- Task brief: Reproduce every line of text in the items below word for word, leaving the pictures out of your answer.

■ ■ ■

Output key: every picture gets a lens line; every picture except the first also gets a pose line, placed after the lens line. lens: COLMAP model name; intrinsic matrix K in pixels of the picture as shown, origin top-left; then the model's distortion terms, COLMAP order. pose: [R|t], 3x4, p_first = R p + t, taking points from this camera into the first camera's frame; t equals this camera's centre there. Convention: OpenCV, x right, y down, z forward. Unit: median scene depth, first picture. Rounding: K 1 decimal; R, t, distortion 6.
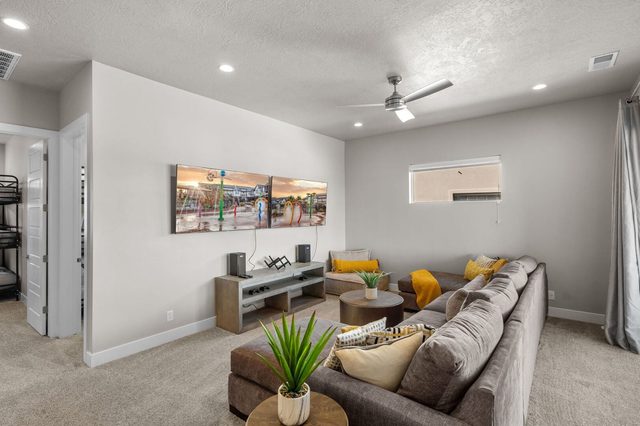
lens RADIAL K [[302.7, 0, 321.8], [0, 302.7, 208.8], [0, 0, 1]] dist [0.001087, 0.000226]
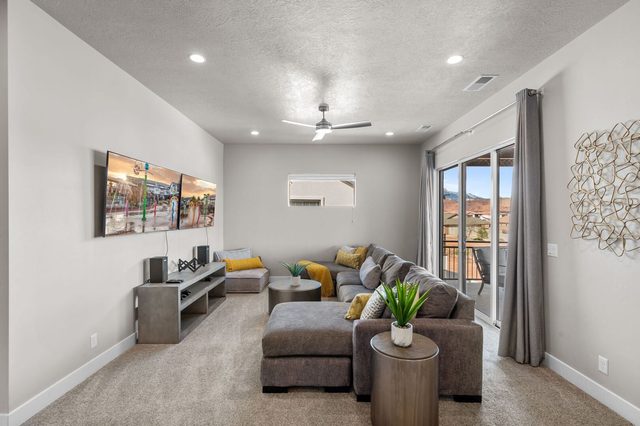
lens RADIAL K [[291.1, 0, 320.0], [0, 291.1, 213.0], [0, 0, 1]] dist [-0.000040, 0.000011]
pose [[0.790053, 0.010940, 0.612941, -0.446398], [-0.011047, 0.999932, -0.003607, 0.013841], [-0.612939, -0.003922, 0.790121, 0.031585]]
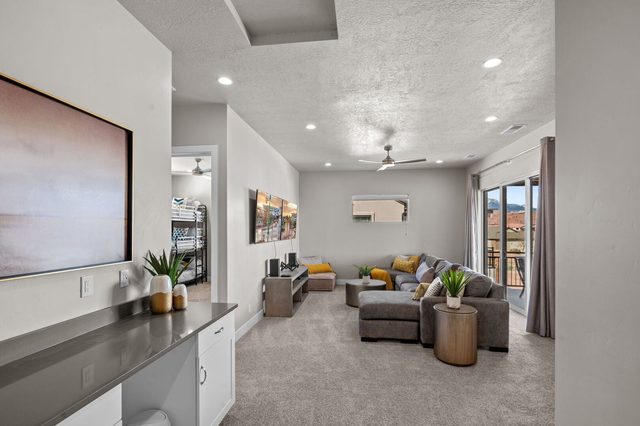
lens RADIAL K [[289.7, 0, 321.4], [0, 289.7, 227.6], [0, 0, 1]] dist [-0.001285, -0.000161]
pose [[0.865362, 0.005105, 0.501121, -0.755327], [-0.006512, 0.999978, 0.001058, 0.009630], [-0.501105, -0.004179, 0.865377, -0.176577]]
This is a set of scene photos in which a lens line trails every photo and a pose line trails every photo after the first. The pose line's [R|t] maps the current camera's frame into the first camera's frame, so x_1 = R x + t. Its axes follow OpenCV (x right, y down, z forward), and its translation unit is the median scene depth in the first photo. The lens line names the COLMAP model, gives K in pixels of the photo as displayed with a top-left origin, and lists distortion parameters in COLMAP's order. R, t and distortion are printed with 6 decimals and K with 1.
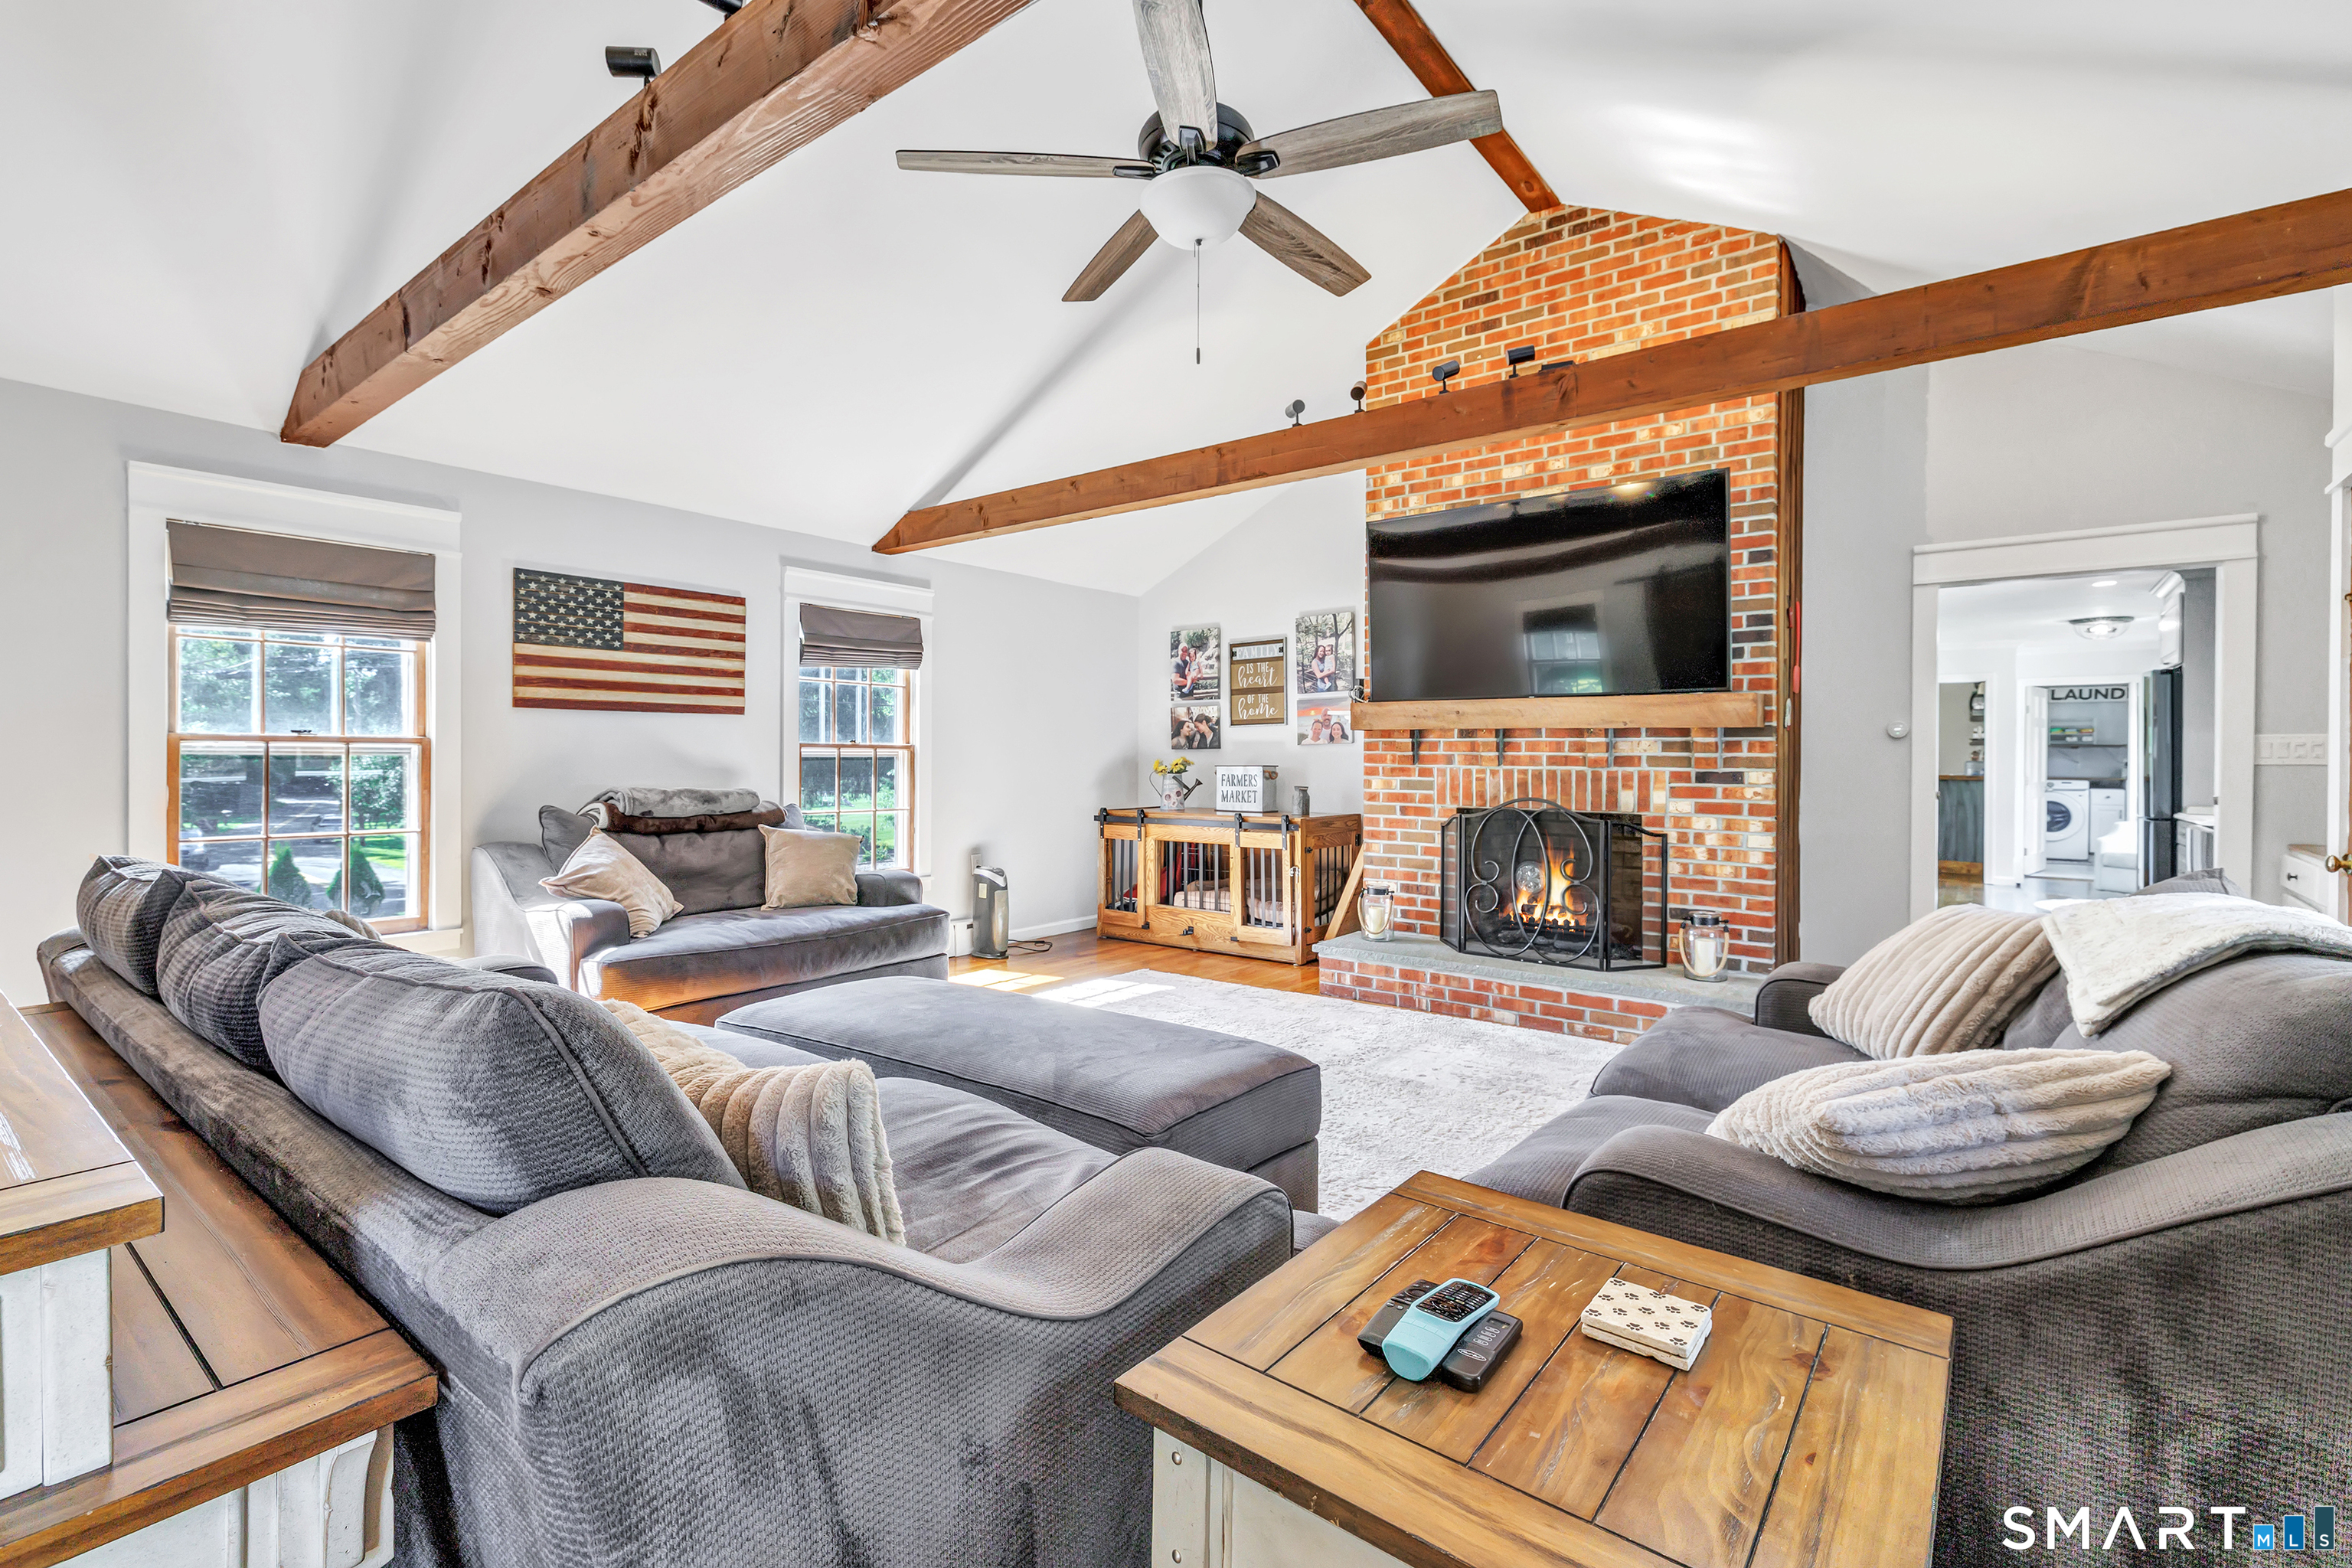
lens RADIAL K [[1029.4, 0, 1160.1], [0, 1029.4, 759.3], [0, 0, 1]] dist [0.001998, 0.000689]
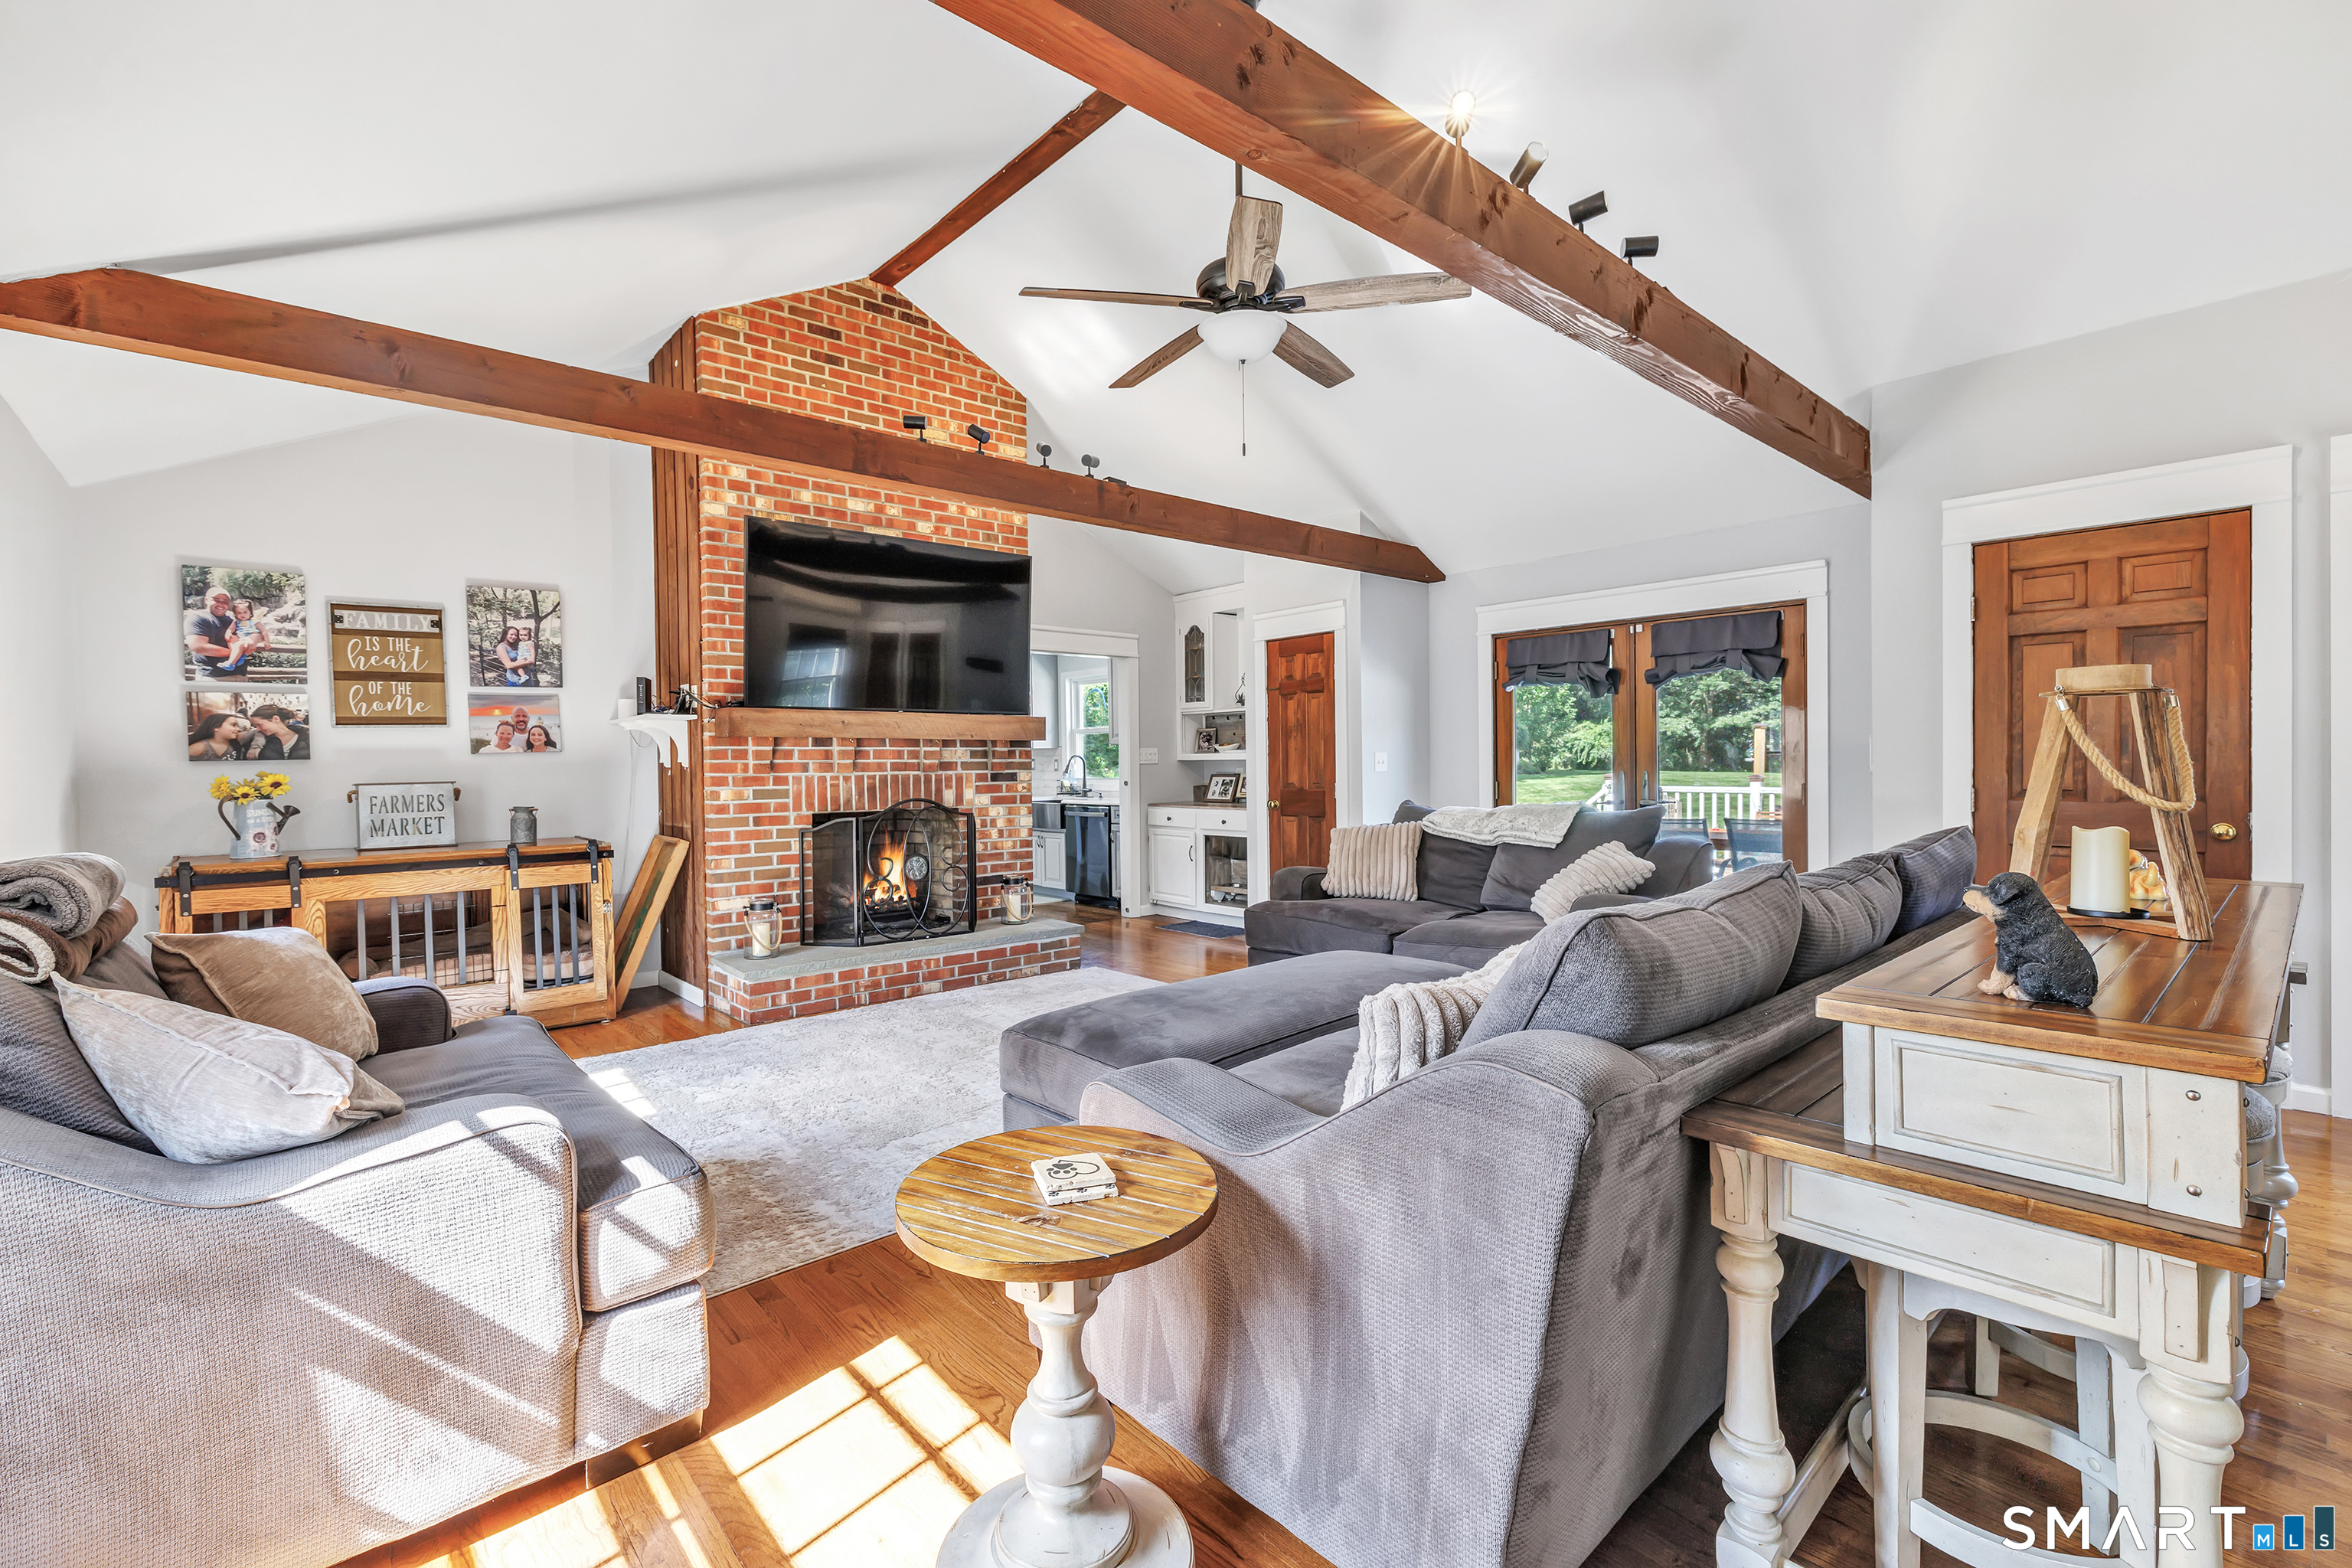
lens RADIAL K [[1029.4, 0, 1178.9], [0, 1029.4, 773.4], [0, 0, 1]] dist [0.001998, 0.000689]
pose [[0.186670, -0.015992, 0.982292, -0.651194], [0.016658, 0.999775, 0.013111, -0.000952], [-0.982281, 0.013915, 0.186895, 0.441194]]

■ ■ ■

- Solution:
Output key: every picture gets a lens line; every picture except the first also gets a pose line, placed after the lens line. lens: COLMAP model name; intrinsic matrix K in pixels of the picture as shown, origin top-left; then the model's distortion terms, COLMAP order. pose: [R|t], 3x4, p_first = R p + t, taking points from this camera into the first camera's frame; t equals this camera's centre there. Convention: OpenCV, x right, y down, z forward. Unit: median scene depth, first picture. Rounding: K 1 decimal; R, t, distortion 6.
lens RADIAL K [[302.7, 0, 321.8], [0, 302.7, 208.8], [0, 0, 1]] dist [0.001087, 0.000226]
lens RADIAL K [[291.1, 0, 320.0], [0, 291.1, 213.0], [0, 0, 1]] dist [-0.000040, 0.000011]
pose [[0.790053, 0.010940, 0.612941, -0.446398], [-0.011047, 0.999932, -0.003607, 0.013841], [-0.612939, -0.003922, 0.790121, 0.031585]]
lens RADIAL K [[289.7, 0, 321.4], [0, 289.7, 227.6], [0, 0, 1]] dist [-0.001285, -0.000161]
pose [[0.865362, 0.005105, 0.501121, -0.755327], [-0.006512, 0.999978, 0.001058, 0.009630], [-0.501105, -0.004179, 0.865377, -0.176577]]
This is a set of scene photos in which a lens line trails every photo and a pose line trails every photo after the first. The pose line's [R|t] maps the current camera's frame into the first camera's frame, so x_1 = R x + t. Its axes follow OpenCV (x right, y down, z forward), and its translation unit is the median scene depth in the first photo. The lens line names the COLMAP model, gives K in pixels of the photo as displayed with a top-left origin, and lists distortion parameters in COLMAP's order. R, t and distortion are printed with 6 decimals and K with 1.
lens RADIAL K [[1029.4, 0, 1160.1], [0, 1029.4, 759.3], [0, 0, 1]] dist [0.001998, 0.000689]
lens RADIAL K [[1029.4, 0, 1178.9], [0, 1029.4, 773.4], [0, 0, 1]] dist [0.001998, 0.000689]
pose [[0.186670, -0.015992, 0.982292, -0.651194], [0.016658, 0.999775, 0.013111, -0.000952], [-0.982281, 0.013915, 0.186895, 0.441194]]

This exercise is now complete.